You are viewing a plain text version of this content. The canonical link for it is here.

Posted to user@hbase.apache.org by Jérôme Verstrynge <jv...@gmail.com> on 2011/01/17 20:47:46 UTC

Newbie question about application development

Hi,

Trying to understand HBase/Hadoop here. Let's imagine I write some 
MapReduce Java code in my application. Let's imagine I deploy my 
application on 1 node of a ring of 20. Let's imagine the data is 
distributed on the 20 nodes.

Do I need to distribute my JAR on the 20 to run the MapReduce Java code? 
Or can I launch this code from my node and HBase/Hadoop will distribute 
it automatically to other nodes for local processing? How does the magic 
happen?

Thanks,

JVerstry

Re: Newbie question about application development

Posted by Chris Tarnas <cf...@email.com>.

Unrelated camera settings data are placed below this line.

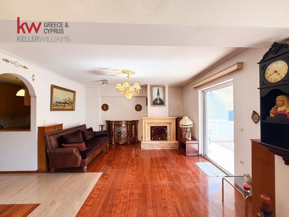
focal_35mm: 14
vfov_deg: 85.7
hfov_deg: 102.1
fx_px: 117
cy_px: 108
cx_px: 144
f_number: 2.2
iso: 64
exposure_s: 1/100
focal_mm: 2.22
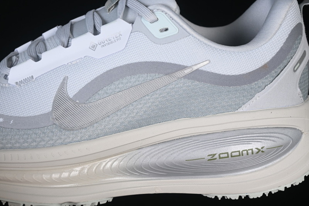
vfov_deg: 18.2
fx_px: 644
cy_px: 103
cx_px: 154
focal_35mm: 75
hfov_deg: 27.0
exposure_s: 1/80
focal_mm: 50
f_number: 7.1
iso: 160
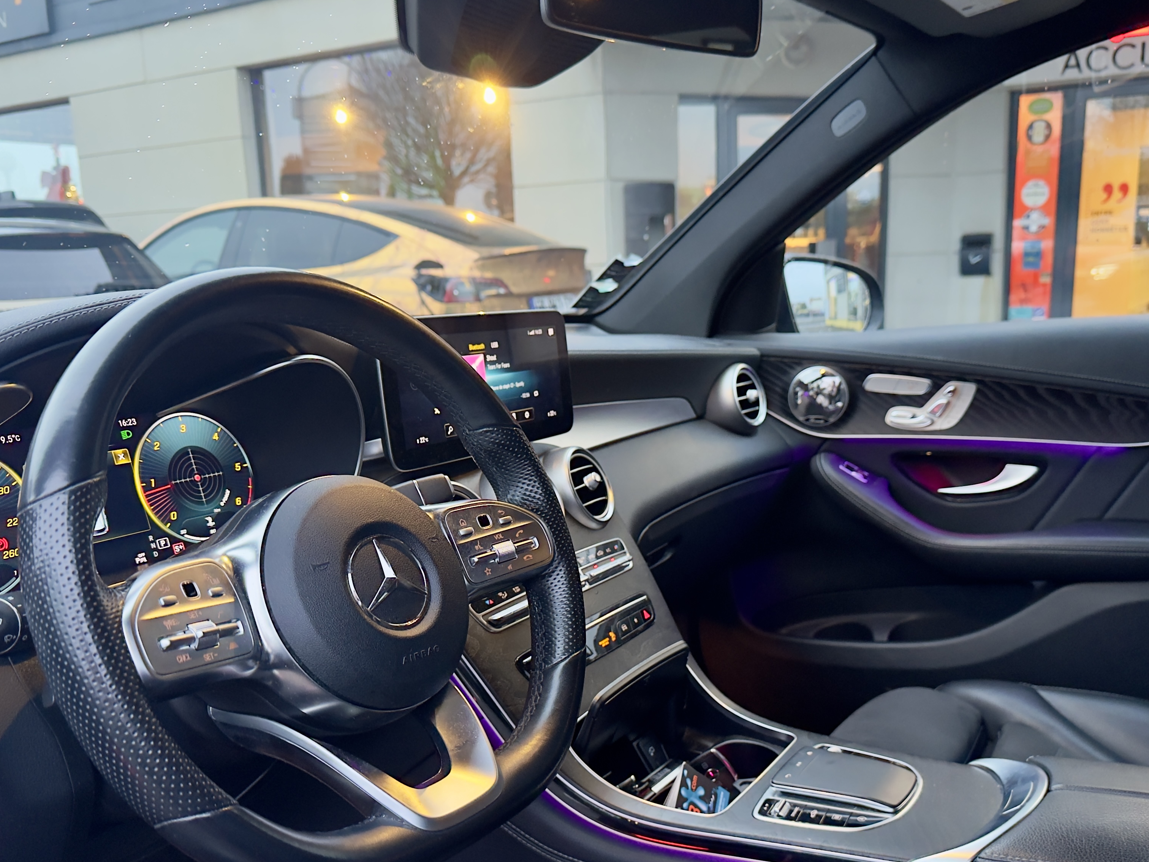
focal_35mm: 32
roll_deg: +2.0
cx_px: 606
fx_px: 1062
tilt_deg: -12.4
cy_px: 510
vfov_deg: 44.0
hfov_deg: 56.8
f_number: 1.78
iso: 800
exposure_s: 1/50
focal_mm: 6.76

When you submit a job via hadoop you include the jar with the submission. Hadoop takes care of the distribution of the jar to each of the nodes and the cleanup when all processing is done. You can also include other needed files and archives with the job as well. You would use the 'hadoop' command for this:

http://hadoop.apache.org/common/docs/r0.20.2/commands_manual.html

-chris

On Jan 17, 2011, at 11:47 AM, Jérôme Verstrynge wrote:

> Hi,
> 
> Trying to understand HBase/Hadoop here. Let's imagine I write some MapReduce Java code in my application. Let's imagine I deploy my application on 1 node of a ring of 20. Let's imagine the data is distributed on the 20 nodes.
> 
> Do I need to distribute my JAR on the 20 to run the MapReduce Java code? Or can I launch this code from my node and HBase/Hadoop will distribute it automatically to other nodes for local processing? How does the magic happen?
> 
> Thanks,
> 
> JVerstry
>